Exercise prompt:
Copy each line in the data below that contains the word "corsi".

Data for this exercise:
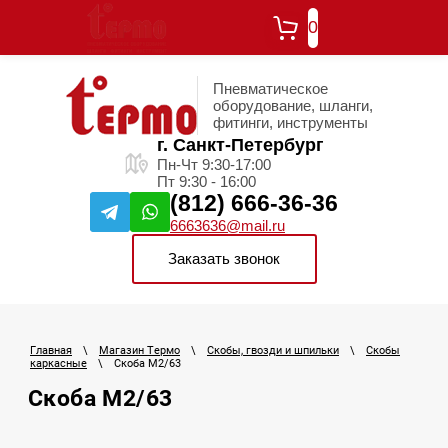
0
Пневматическое
оборудование, шланги,
фитинги, инструменты
г. Санкт-Петербург
Пн-Чт 9:30-17:00
Пт 9:30 - 16:00
(812) 666-36-36
6663636@mail.ru
Заказать звонок
Главная
\
Магазин Термо
\
Скобы, гвозди и шпильки
\
Скобы
каркасные
\
Скоба М2/63
Скоба М2/63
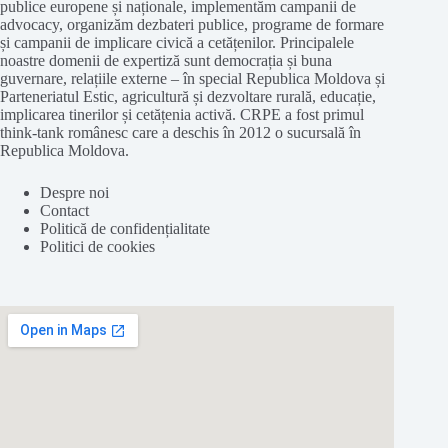
publice europene și naționale, implementăm campanii de
advocacy, organizăm dezbateri publice, programe de formare
și campanii de implicare civică a cetățenilor. Principalele
noastre domenii de expertiză sunt democrația și buna
guvernare, relațiile externe – în special Republica Moldova și
Parteneriatul Estic, agricultură și dezvoltare rurală, educație,
implicarea tinerilor și cetățenia activă. CRPE a fost primul
think-tank românesc care a deschis în 2012 o sucursală în
Republica Moldova.
Despre noi
Contact
Politică de confidențialitate
Politici de cookies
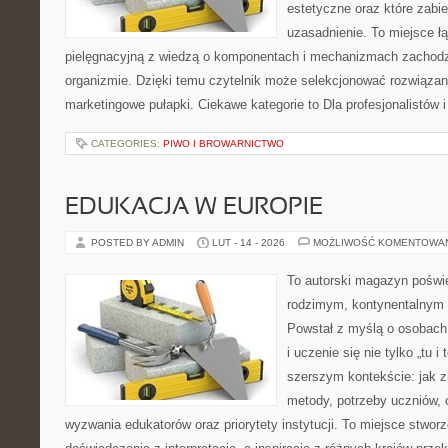
estetyczne oraz które zabi
uzasadnienie. To miejsce ł
pielęgnacyjną z wiedzą o komponentach i mechanizmach zachodz
organizmie. Dzięki temu czytelnik może selekcjonować rozwiązan
marketingowe pułapki. Ciekawe kategorie to Dla profesjonalistów
CATEGORIES:
PIWO I BROWARNICTWO
EDUKACJA W EUROPIE
POSTED BY ADMIN
LUT - 14 - 2026
MOŻLIWOŚĆ KOMENTOWA
To autorski magazyn poświę
rodzimym, kontynentalnym
Powstał z myślą o osobach,
i uczenie się nie tylko „tu i
szerszym kontekście: jak z
metody, potrzeby uczniów, 
wyzwania edukatorów oraz priorytety instytucji. To miejsce stworz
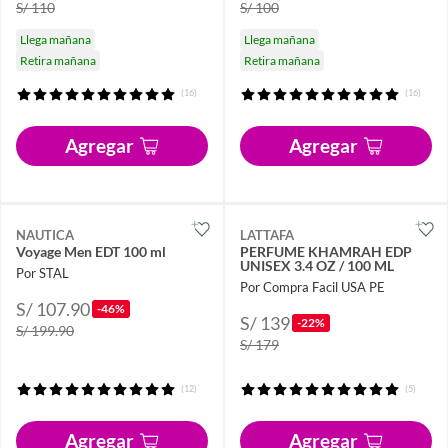
S/ 110
S/ 100
Llega mañana
Llega mañana
Retira mañana
Retira mañana
(16)
(16)
Agregar
Agregar
NAUTICA
LATTAFA
Voyage Men EDT 100 ml
PERFUME KHAMRAH EDP
UNISEX 3.4 OZ / 100 ML
Por STAL
Por Compra Facil USA PE
S/ 107.90
-46%
S/ 139
-22%
S/ 199.90
S/ 179
(12)
(5)
Agregar
Agregar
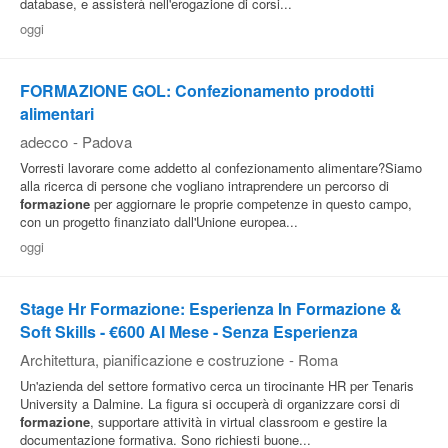
database, e assisterà nell'erogazione di corsi...
Pubblica
oggi
Offerte
FORMAZIONE GOL: Confezionamento prodotti
alimentari
Area
adecco
-
Padova
Aziende
Vorresti lavorare come addetto al confezionamento alimentare?Siamo
alla ricerca di persone che vogliano intraprendere un percorso di
formazione
per aggiornare le proprie competenze in questo campo,
con un progetto finanziato dall'Unione europea...
oggi
Stage Hr Formazione: Esperienza In Formazione &
Soft Skills - €600 Al Mese - Senza Esperienza
Architettura, pianificazione e costruzione
-
Roma
Un'azienda del settore formativo cerca un tirocinante HR per Tenaris
University a Dalmine. La figura si occuperà di organizzare corsi di
formazione
, supportare attività in virtual classroom e gestire la
documentazione formativa. Sono richiesti buone...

Expected output:
database, e assisterà nell'erogazione di corsi...
University a Dalmine. La figura si occuperà di organizzare corsi di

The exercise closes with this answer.